Trump’s statement is ominous. The president of the United States doesn’t usually get directly involved in who buys what in the media. That kind of intervention is typically reserved for authoritarians such as Hungary’s prime minister, Viktor Orbán. During almost 16 years in power, Orbán — a Trump ally — and his Fidesz party have twisted Hungary’s news media into reliable instruments of state power by steering deals into friendly hands.
Trump has already shown an Orbán-like tendency to use government power to reward friends, injure perceived enemies and tilt the media to his advantage.
America isn’t Hungary; its information landscape is far bigger and more complex. But Trump has already shown an Orbán-like tendency to use government power to reward friends, injure perceived enemies and tilt the media to his advantage. He appears determined to do so again with Wall Street’s most-watched deal.
After Warner Bros. Discovery — a conglomerate that owns CNN, HBO and the famed movie and TV studio — put itself up for sale in October, it quickly attracted interest from three fellow entertainment and media behemoths: Netflix, Paramount and Comcast Corp. (MS NOW is part of Versant Media, a company being spun off from Comcast as of Jan. 1.)

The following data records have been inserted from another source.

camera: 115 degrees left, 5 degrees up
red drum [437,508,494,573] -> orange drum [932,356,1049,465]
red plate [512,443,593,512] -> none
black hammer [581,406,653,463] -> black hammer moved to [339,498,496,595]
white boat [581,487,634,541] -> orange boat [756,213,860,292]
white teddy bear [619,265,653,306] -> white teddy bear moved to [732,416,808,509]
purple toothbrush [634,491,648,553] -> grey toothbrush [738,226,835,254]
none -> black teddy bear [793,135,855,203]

The outcome of the sale depends not just on the payout but on the conclusion of a lengthy government antitrust review. That means much is riding on whom Trump favors, and most likely on whatever promises he can extract in exchange for his blessing. He said on Sunday that an acquisition by Netflix “could be a problem,” given how much of the streaming market Netflix would control after adding HBO Max.

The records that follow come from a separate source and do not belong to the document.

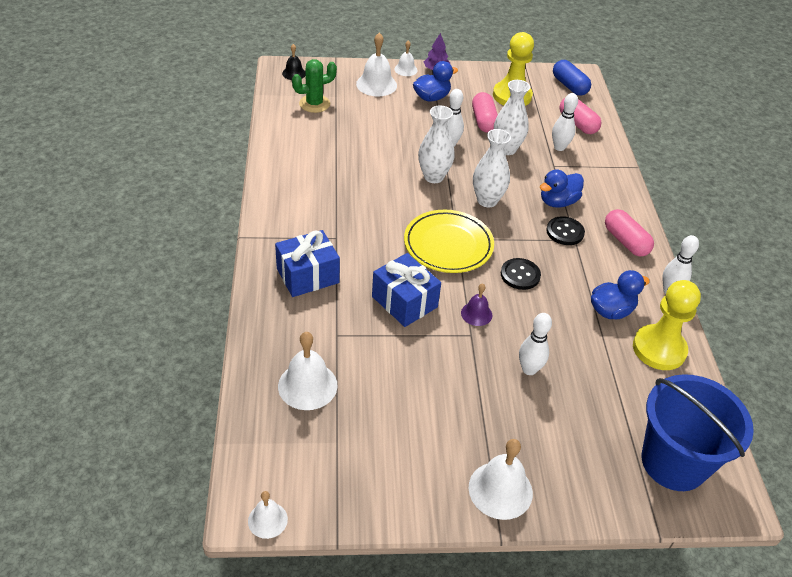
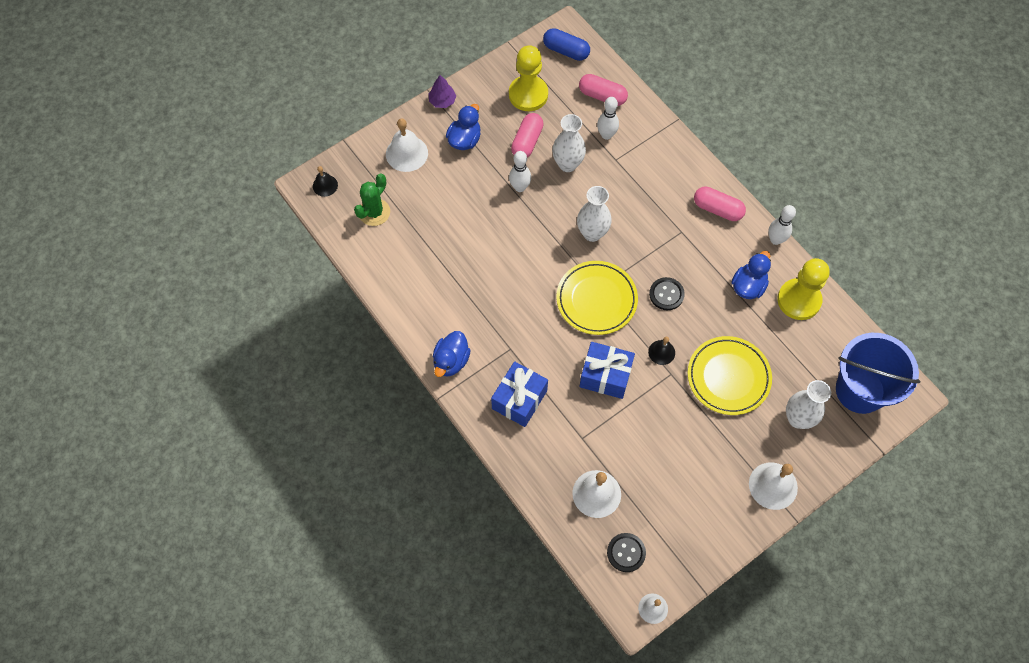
camera: 30 degrees left, 20 degrees up
white bell [394,40,418,76] -> none
white vase [418,106,455,183] -> white vase moved to [786,380,831,429]
purple bell [461,283,492,326] -> black bell [648,337,675,365]
pink capsule [472,92,498,133] -> pink capsule turned 60 degrees clockwise [511,113,544,158]
white bowling pin [519,313,552,375] -> yellow plate [688,336,772,415]
blue duck [540,170,584,208] -> blue duck moved to [433,331,471,377]
black button [546,216,585,245] -> black button moved to [607,533,646,572]

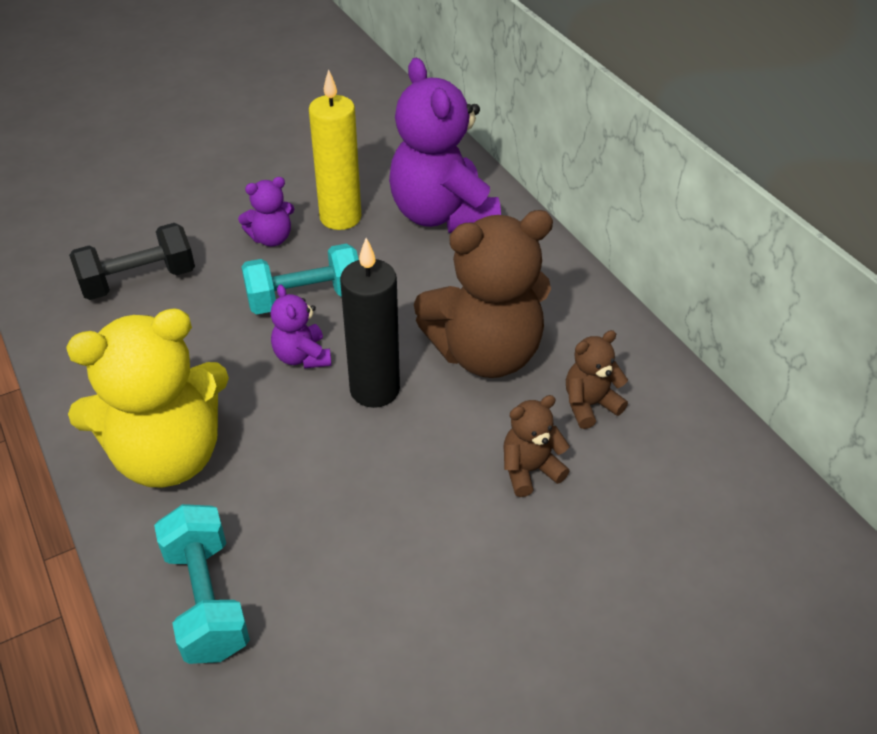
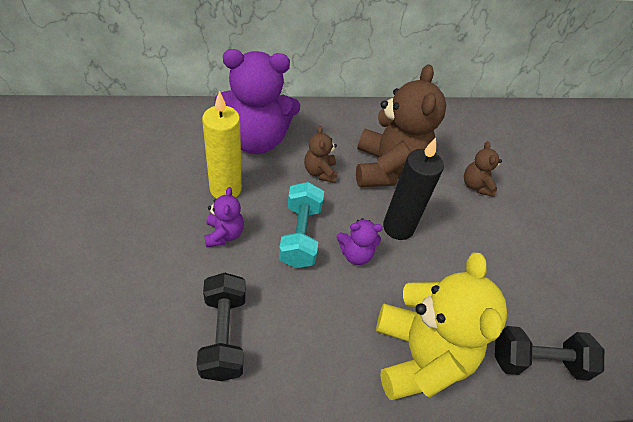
camera: 75 degrees left, 5 degrees up
turquoise dumbbell [154,504,250,664] -> black dumbbell [495,326,604,381]
brown teddy bear [566,330,628,429] -> brown teddy bear moved to [304,126,338,183]

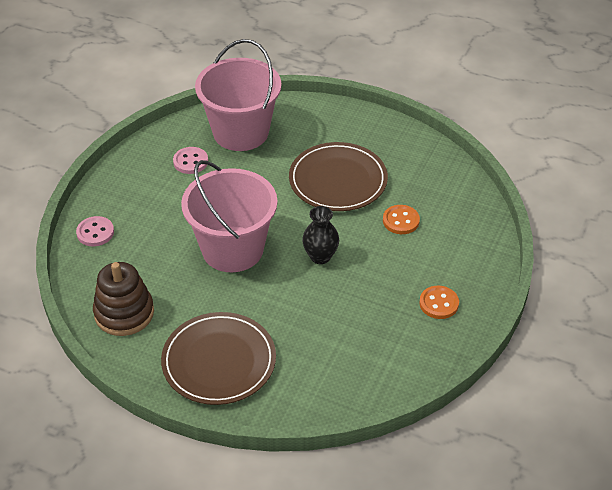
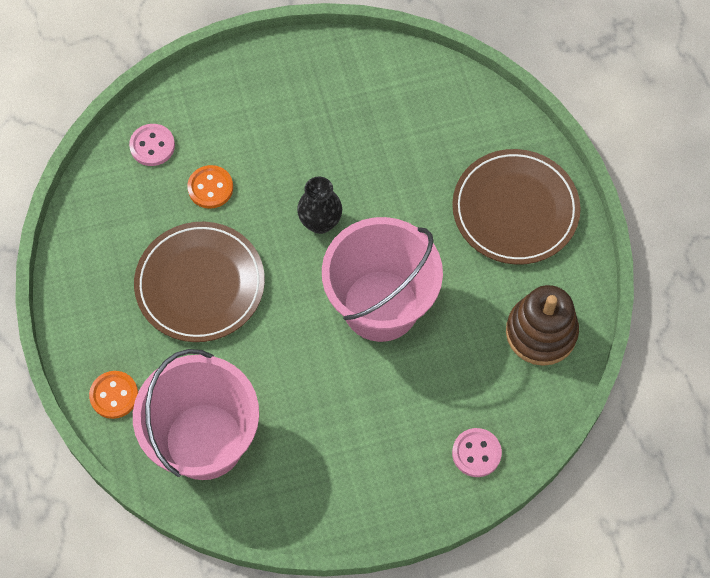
camera: 130 degrees left, 20 degrees up
pink button [173,147,208,174] -> pink button moved to [129,124,175,166]
orange button [419,286,459,319] -> orange button moved to [89,371,138,419]

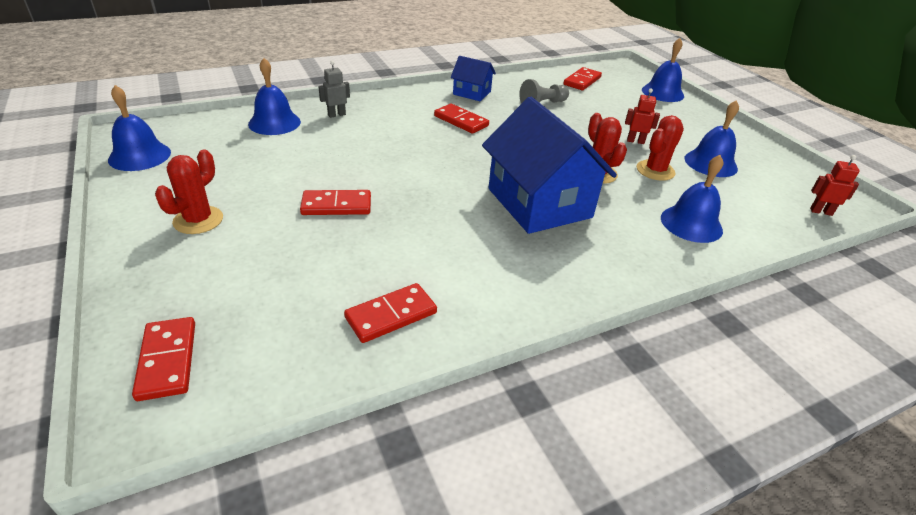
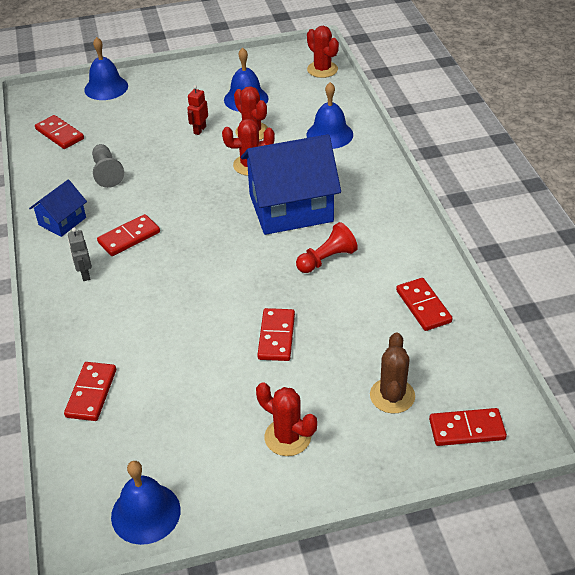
camera: 75 degrees left, 5 degrees up
blue bell [248,58,301,135] -> red domino [64,362,116,421]
grey robot [318,61,350,118] -> grey robot moved to [68,228,92,281]
red robot [810,155,860,216] -> red cactus [307,26,339,78]
none -> red pawn [296,222,358,273]
none -> brown cactus [370,333,415,413]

Paramount would also be greatly enlarged by buying Warner Bros. Discovery, especially by combining CNN with Paramount’s CBS News. But crucially, Paramount is controlled by Larry and David Ellison, the father-son billionaires Trump has described as “friends and big supporters.” David Ellison previously headed Skydance Media, which completed its long-stalled takeover of Paramount in July only after agreeing to settle Trump’s lawsuit against CBS’ “60 Minutes” by paying Trump $16 million.

Much has been written about Trump’s coziness with the Ellisons: He reportedly pushed David Ellison and Paramount to reboot the “Rush Hour” movie franchise two decades after its last installment. The movie will be directed by Brett Ratner, the previously canceled director who also did an upcoming documentary about Melania Trump, for which Amazon paid a reported $40 million to the first lady’s production company.
Paramount’s bid is backed by a private equity firm led by Jared Kushner, Trump’s son-in-law, and supported by national investment funds from such Trump allies as Saudi Arabia, the United Arab Emirates and Qatar.
However it plays out, this is just the latest major media sale effectively directed by Trump. In September, he announced that a group of wealthy investors was prepared to acquire the American assets of TikTok, the social media platform owned by a company based in Beijing. Trump had delayed the congressionally mandated closure of TikTok four times before approving the sale to this favored group, from which the president reportedly sought a multibillion-dollar “finder’s fee” for the U.S. Treasury. The group includes supporters, advisers and donors of the president including tech billionaire Marc Andreessen, Fox’s Rupert and Lachlan Murdoch, GOP megadonor Jeff Yass and … Larry Ellison.